__KUTIPAN DOKUMEN__:
□ □ □ □

IDNtribune.com – Rupiah terus mengalami pelemahan hingga mencapai level Rp16.000 per dolar Amerika Serikat (AS). Otoritas Jasa Keuangan (OJK) menyatakan bahwa risiko dari pelemahan ini dapat diatasi dengan baik oleh perbankan.

Menurut data Bloomberg pada Jumat (19/4/2024) pukul 09.03 WIB, rupiah dibuka melemah sebesar 0,52% menjadi Rp16.263 per dolar AS. Sementara itu, indeks dolar AS menguat hingga mencapai level 106,32.

Rupiah telah mengalami tren pelemahan sejak awal tahun ini. Pada perdagangan awal tahun, tepatnya pada tanggal 2 Januari 2024, nilai tukar rupiah masih berada di level Rp15.390.

Jika dilihat dari sejarah, rupiah pernah mencapai level di atas Rp16.000 pada 3 April 2020, ketika nilai tukarnya mencapai Rp16.300 per dolar AS.

Kepala Eksekutif Pengawas Perbankan OJK, Dian Ediana Rae, menjelaskan bahwa pelemahan rupiah terjadi seiring dengan penguatan dolar AS. Penguatan ini terjadi tidak hanya terhadap rupiah, tetapi juga terhadap mata uang lainnya di seluruh dunia, seperti yang tercermin dari Dollar Index yang terus meningkat sejak akhir Maret 2024.

□ □ □ □

[Baris dari set data tata letak]

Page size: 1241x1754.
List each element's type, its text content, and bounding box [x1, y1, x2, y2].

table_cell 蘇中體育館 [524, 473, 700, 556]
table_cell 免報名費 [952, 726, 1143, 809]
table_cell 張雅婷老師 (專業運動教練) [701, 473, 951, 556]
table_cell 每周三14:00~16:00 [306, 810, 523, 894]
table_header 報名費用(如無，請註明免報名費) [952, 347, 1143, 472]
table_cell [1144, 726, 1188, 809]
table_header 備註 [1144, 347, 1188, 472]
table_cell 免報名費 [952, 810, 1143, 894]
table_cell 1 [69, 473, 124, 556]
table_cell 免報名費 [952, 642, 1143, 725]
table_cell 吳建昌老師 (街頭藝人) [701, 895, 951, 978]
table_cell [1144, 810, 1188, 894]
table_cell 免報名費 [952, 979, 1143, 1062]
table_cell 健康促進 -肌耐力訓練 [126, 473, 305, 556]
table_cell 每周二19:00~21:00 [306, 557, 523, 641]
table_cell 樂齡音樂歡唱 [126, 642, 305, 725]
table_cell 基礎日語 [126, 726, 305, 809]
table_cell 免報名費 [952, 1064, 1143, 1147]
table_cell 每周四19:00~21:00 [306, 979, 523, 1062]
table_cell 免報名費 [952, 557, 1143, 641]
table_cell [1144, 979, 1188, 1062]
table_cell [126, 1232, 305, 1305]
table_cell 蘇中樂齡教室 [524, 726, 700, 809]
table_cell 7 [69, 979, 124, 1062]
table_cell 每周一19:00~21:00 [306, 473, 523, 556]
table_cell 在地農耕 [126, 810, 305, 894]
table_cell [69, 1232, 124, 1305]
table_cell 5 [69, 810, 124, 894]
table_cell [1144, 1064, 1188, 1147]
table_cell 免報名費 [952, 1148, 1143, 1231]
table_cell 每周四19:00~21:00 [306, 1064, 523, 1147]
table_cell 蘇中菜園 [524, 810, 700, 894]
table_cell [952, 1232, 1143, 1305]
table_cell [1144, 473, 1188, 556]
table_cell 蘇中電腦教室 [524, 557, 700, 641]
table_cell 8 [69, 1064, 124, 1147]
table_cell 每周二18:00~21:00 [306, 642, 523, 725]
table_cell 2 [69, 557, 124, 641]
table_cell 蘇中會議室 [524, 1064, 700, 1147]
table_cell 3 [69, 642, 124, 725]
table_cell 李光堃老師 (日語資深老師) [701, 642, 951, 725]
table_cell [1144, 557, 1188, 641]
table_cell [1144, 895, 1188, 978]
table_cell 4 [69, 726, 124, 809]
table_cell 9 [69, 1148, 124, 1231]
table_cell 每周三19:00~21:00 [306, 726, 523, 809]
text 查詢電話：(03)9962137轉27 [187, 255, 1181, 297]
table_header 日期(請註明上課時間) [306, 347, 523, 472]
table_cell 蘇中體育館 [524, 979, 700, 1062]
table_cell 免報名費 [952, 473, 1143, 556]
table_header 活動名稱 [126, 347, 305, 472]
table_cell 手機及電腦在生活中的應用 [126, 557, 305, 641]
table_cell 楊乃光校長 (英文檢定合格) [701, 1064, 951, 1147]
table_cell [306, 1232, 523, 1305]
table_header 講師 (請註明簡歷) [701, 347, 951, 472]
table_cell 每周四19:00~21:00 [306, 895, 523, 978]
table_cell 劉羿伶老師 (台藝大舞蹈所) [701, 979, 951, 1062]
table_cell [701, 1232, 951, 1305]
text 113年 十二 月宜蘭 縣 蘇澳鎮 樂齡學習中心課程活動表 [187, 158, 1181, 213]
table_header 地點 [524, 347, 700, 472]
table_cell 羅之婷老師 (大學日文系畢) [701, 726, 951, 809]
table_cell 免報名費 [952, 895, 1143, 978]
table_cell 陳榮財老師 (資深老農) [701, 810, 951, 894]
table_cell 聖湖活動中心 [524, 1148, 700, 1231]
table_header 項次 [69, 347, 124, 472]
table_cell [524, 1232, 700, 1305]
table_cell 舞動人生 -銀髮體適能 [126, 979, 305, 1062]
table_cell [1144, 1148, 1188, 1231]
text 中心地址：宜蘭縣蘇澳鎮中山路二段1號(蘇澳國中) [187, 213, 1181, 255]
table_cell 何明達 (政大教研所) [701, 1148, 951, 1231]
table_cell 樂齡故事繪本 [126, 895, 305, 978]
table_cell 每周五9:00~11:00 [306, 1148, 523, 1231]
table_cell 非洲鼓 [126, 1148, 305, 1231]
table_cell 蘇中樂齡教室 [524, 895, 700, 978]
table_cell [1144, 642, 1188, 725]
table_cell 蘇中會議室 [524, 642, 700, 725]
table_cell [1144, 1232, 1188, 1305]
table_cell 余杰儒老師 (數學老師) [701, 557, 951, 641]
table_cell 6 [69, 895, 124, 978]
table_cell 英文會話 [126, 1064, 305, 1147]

□ □ □ □

__LATIHAN SINGKAT 1__: Apakah setiap pernyataan berikut sesuai dengan teks tentang pelemahan rupiah? Jawab ya atau tidak dan kutip kata-kata penentunya dari teks itu persis apa adanya: (a) Pada Jumat (19/4/2024) rupiah dibuka di level Rp16.263 per dolar AS. (b) Pada 2 Januari 2024 nilai tukar rupiah sudah berada di level Rp16.000. (c) Sebelum tahun 2024 rupiah belum pernah mencapai level di atas Rp16.000.
__LATIHAN SINGKAT 2__: Formatkan bagian catatan mulai dari baris pertama sampai baris yang memuat "List each element's" sebagai daftar JSON berisi string, satu string untuk setiap baris, tanpa baris kosong.
Teks tentang pelemahan rupiah dan catatan ini tidak saling berhubungan.

__PENYELESAIAN LENGKAP 1__:
(a) Ya: "rupiah dibuka melemah sebesar 0,52% menjadi Rp16.263 per dolar AS"
(b) Tidak: "nilai tukar rupiah masih berada di level Rp15.390"
(c) Tidak: "rupiah pernah mencapai level di atas Rp16.000 pada 3 April 2020"

__PENYELESAIAN LENGKAP 2__:
[
  "Page size: 1241x1754.",
  "List each element's type, its text content, and bounding box [x1, y1, x2, y2]."
]